Ramirez de Guglielmone A E, Duvilanski B H
J Neurosci Res. 1977;3(1):11-20. doi: 10.1002/jnr.490030103.
A method to measure the "in vitro" RNA release from rat brain cell nuclei was described. Nuclear RNA was prelabelled "in vivo" for 30 or 120 min.

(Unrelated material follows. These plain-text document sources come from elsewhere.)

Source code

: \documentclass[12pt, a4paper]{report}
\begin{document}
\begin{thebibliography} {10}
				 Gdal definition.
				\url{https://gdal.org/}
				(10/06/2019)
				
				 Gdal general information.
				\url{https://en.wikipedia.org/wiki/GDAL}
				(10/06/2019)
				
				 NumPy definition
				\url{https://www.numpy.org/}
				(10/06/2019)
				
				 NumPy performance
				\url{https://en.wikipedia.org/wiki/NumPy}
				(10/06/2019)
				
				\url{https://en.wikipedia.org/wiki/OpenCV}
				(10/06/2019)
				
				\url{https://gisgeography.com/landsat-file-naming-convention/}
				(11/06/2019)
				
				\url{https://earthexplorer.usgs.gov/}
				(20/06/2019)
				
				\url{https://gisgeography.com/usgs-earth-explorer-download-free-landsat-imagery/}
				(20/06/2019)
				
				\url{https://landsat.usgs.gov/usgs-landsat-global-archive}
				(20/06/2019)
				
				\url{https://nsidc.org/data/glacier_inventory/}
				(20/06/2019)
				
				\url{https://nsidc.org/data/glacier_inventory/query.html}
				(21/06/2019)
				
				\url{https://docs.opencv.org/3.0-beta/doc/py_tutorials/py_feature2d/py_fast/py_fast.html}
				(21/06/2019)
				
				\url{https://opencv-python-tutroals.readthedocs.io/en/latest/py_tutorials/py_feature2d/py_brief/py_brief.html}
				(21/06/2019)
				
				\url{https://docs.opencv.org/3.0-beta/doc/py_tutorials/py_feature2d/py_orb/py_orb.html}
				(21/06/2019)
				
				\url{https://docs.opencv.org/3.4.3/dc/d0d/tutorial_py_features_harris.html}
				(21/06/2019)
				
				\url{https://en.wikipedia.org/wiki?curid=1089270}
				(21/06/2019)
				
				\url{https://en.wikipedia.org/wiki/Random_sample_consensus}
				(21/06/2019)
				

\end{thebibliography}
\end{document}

In the first case the released RNA was heterogeneous and its electrophoretic mobility was similar to that of cytoplasmic messenger RNAs; nuclei prelabelled for 120 min mostly released the two major species of ribosomal RNAs. The release of mRNAs from the nuclei increased during cerebral development while that of the ribosomal RNAs did not. The increased capacity of the nuclei to release "radidly labelled" RNA with age neither determined an increase of the polysomal population, nor seemed to be dependent on cytoplasmic macromolecules.
描述了一种测量大鼠脑细胞核“体外”RNA释放的方法。核RNA在“体内”预先标记30分钟或120分钟。在第一种情况下,释放的RNA是异质的,其电泳迁移率与细胞质信使RNA相似;预先标记120分钟的核主要释放两种主要的核糖体RNA。在大脑发育过程中,细胞核中mRNA的释放增加,而核糖体RNA的释放则没有增加。随着年龄增长,细胞核快速释放“放射性标记”RNA的能力增加,这既没有导致多核糖体数量的增加,也似乎不依赖于细胞质大分子。